## Exercise instructions:
Reproduce word for word the lines of the material that begin with the line containing "АИР225М2E (ET)" and run through the line containing "producent mebli ze Swar", both of those lines included.

:: Source data ::

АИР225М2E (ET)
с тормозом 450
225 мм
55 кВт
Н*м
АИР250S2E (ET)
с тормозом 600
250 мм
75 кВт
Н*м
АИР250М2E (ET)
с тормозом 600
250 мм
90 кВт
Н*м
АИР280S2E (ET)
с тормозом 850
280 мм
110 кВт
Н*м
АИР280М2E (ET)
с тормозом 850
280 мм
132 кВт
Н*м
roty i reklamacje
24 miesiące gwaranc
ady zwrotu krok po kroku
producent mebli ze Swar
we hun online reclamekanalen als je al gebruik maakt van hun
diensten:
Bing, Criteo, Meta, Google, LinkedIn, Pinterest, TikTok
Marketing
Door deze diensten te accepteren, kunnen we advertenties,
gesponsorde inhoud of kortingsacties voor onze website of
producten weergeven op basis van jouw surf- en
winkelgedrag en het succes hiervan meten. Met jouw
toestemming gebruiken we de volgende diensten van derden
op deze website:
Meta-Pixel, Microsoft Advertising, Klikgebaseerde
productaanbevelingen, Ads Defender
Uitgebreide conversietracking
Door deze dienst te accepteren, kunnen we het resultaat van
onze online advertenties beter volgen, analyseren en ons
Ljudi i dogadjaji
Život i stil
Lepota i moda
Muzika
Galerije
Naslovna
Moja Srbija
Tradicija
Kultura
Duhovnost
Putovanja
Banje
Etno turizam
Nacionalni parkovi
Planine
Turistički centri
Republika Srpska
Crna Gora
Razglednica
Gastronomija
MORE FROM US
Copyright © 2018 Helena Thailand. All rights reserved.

:::
:: Source data ::

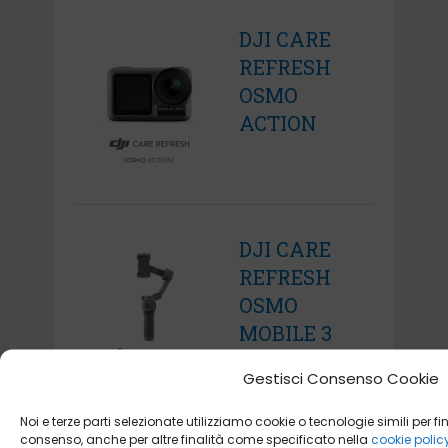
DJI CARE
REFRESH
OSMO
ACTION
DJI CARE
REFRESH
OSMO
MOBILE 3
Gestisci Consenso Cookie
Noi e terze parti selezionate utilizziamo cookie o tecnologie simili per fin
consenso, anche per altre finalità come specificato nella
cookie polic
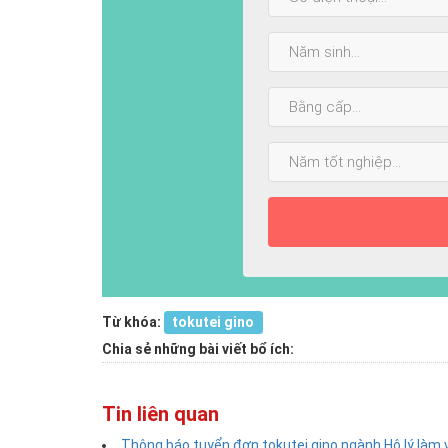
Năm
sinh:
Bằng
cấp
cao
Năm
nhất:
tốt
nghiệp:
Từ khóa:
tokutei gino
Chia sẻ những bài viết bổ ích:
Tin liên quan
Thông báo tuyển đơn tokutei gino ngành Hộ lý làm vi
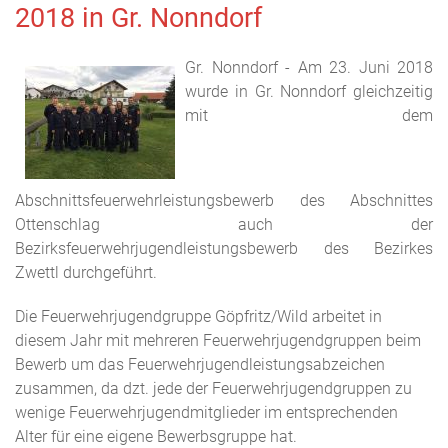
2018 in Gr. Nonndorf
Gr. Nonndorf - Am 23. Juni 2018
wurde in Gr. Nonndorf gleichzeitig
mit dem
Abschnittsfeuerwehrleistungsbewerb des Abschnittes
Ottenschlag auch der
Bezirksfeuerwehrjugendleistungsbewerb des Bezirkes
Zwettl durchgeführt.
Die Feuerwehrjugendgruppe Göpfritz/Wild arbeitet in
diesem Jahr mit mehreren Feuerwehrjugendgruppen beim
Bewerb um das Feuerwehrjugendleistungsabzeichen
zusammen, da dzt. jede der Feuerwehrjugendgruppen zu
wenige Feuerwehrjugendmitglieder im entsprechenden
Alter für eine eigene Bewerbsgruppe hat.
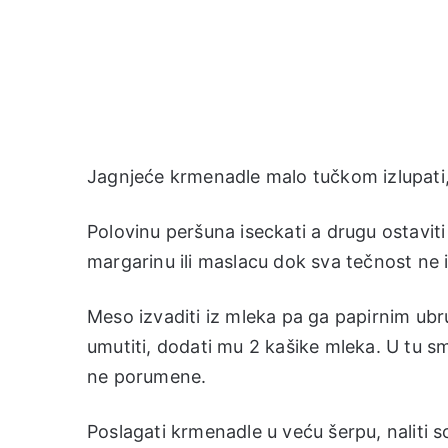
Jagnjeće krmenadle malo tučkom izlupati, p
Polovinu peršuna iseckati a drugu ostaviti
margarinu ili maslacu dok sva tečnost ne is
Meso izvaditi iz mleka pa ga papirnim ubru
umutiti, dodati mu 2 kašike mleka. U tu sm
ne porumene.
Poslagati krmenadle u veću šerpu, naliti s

:::

## Output of the task:
АИР225М2E (ET)
с тормозом 450
225 мм
55 кВт
Н*м
АИР250S2E (ET)
с тормозом 600
250 мм
75 кВт
Н*м
АИР250М2E (ET)
с тормозом 600
250 мм
90 кВт
Н*м
АИР280S2E (ET)
с тормозом 850
280 мм
110 кВт
Н*м
АИР280М2E (ET)
с тормозом 850
280 мм
132 кВт
Н*м
roty i reklamacje
24 miesiące gwaranc
ady zwrotu krok po kroku
producent mebli ze Swar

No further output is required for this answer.